● **Estratto fornito**:
Laserterapia campi di applicazione

laserterapia

Per comprendere il significato del termine laserterapia è sufficiente analizzare le due parole di cui si compone, ovvero appunto “laser” e “terapia”.
Attraverso la laserterapia è dunque possibile intraprendere dei percorsi terapeutici mirati in grado di fronteggiare una vasta gamma di problematiche.

Il laser è sempre più protagonista in ambito medico, e le sue applicazioni sono cresciute in modo davvero esponenziale nel corso degli ultimi tempi.
Prima di fare il punto sui vari campi di applicazione è utile sottolineare che le terapie fondate sull’impiego del laser sono particolarmente vantaggiose nella loro effettuazione, in quanto richiedono dei trattamenti rapidi, indolori e sicuri.
Sussistono ovviamente delle differenze per quanto riguarda le diverse finalità con cui si può impiegare il laser, ma in tutti i casi le sedute necessarie si rivelano tanto brevi quanto pratiche.

É ormai noto che utilizzando il laser è possibile porre rimedio a dei difetti visivi, come ad esempio la miopia: con delle sedute estremamente brevi si può recuperare una vista impeccabile abbandonando definitivamente l’utilizzo degli occhiali da vista o delle lenti a contatto.
Anche le fasi post operatorie di tali interventi sono tutt’altro che problematiche: il fastidio visivo dura solo un paio di giorni, dopodiché si potranno riprendere senza problemi le normali attività quotidiane.
Per quanto riguarda l’impiego del laser correlato alla vista non va dimenticato che tale tecnica sa essere utile anche per fronteggiare eventuali stati patologici, come ad esempio delle malattie della retina.

L’elenco degli ambiti in cui si può far ricorso alla laserterapia è davvero molto ricco e include anche il settore dermatologico: indirizzando sulla pelle dei fasci laser specifici è possibile eliminare vari tipi di difetti, come ad esempio macchie e cicatrici.
Il laser è oramai un punto di riferimento per quanto riguarda la medicina estetica, e in alcuni casi anche relativamente alla chirurgia estetica.
Gli impieghi della laserterapia risultano molto vasti anche nell’ortopedia, e da questo punto di vista si possono citare esigenze quali la necessità di fronteggiare distorsioni e piccoli traumi, stiramenti, ulcere, ernia, sciatalgia, solo per fare alcuni esempi.
Il laser trova applicazioni anche nell’urologia, ad esempio nel contrasto all’ipertrofia prostatica benigna, e perfino in ambito oncologico può essere una soluzione valida.

Anche il mondo della fisioterapia fa largo ricorso al laser, ad esempio per quel che riguarda l’effettuazione di trattamenti antidolorifici: in casi simili il laser riesce infatti ad alterare la normale percezione del dolore, e ciò può rivelarsi positivo in molti diversi casi.
In ambito fisioterapico il laser è molto utile anche nell’attivare dei processi antinfiammatori, e da questo punto di vista è determinante la capacità dei fasci di luce laser di incrementare il flusso sanguigno.

In ambito medico, dunque, il laser è davvero un elemento fondamentale, e tutto lascia immaginare che la sua importanza crescerà ulteriormente nel prossimo futuro.
Affinché un intervento eseguito attraverso laser riesca a rivelarsi efficace e sicuro è fondamentale la professionalità di chi lo esegue, senza dubbio, ma anche il livello di avanguardia tecnologica dei dispositivi che vengono utilizzati.

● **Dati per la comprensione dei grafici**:
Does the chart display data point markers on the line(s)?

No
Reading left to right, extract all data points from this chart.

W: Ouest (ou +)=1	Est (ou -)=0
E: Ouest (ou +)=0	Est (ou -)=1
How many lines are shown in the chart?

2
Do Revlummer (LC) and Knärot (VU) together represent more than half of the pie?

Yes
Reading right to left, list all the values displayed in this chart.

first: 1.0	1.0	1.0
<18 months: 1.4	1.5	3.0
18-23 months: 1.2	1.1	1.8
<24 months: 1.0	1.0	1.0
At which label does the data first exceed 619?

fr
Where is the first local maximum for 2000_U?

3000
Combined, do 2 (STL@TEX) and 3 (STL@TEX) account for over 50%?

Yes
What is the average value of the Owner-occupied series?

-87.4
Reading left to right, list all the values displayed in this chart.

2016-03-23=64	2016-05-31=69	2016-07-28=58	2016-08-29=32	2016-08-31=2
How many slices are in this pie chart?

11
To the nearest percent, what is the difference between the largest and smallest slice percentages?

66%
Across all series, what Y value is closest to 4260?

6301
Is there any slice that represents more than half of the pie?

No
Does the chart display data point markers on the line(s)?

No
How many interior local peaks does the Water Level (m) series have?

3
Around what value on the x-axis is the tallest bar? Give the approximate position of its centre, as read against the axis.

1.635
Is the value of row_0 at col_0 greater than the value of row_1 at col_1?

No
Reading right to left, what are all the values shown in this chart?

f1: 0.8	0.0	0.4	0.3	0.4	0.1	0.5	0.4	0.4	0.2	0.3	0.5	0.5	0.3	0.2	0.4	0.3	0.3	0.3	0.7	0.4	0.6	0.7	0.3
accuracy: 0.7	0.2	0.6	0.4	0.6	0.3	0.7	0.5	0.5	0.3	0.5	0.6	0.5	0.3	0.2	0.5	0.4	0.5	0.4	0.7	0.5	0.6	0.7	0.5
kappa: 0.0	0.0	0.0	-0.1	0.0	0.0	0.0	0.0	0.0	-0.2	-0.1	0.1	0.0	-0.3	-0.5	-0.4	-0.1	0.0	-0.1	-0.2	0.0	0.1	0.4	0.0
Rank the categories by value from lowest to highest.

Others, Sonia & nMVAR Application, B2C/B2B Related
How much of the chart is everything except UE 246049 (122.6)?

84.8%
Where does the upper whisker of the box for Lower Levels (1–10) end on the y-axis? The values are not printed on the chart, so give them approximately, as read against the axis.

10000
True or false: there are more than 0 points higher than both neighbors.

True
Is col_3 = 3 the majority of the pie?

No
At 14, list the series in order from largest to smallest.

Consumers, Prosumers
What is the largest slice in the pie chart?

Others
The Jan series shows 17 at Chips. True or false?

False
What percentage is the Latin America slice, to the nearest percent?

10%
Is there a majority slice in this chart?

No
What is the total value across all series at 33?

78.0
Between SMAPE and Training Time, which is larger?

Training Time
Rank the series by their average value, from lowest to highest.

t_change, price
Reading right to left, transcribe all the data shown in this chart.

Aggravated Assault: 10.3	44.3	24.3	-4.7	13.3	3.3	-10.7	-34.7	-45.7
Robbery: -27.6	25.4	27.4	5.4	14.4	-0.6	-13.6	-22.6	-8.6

● **Attività**:
Nel testo sulla laserterapia rinomina "antidolorifici" in "analgesici" e riscrivi per intero il tratto che va da "Anche il mondo" fino a "molti diversi casi.".

● **Soluzione esercizio**:
Anche il mondo della fisioterapia fa largo ricorso al laser, ad esempio per quel che riguarda l’effettuazione di trattamenti analgesici: in casi simili il laser riesce infatti ad alterare la normale percezione del dolore, e ciò può rivelarsi positivo in molti diversi casi.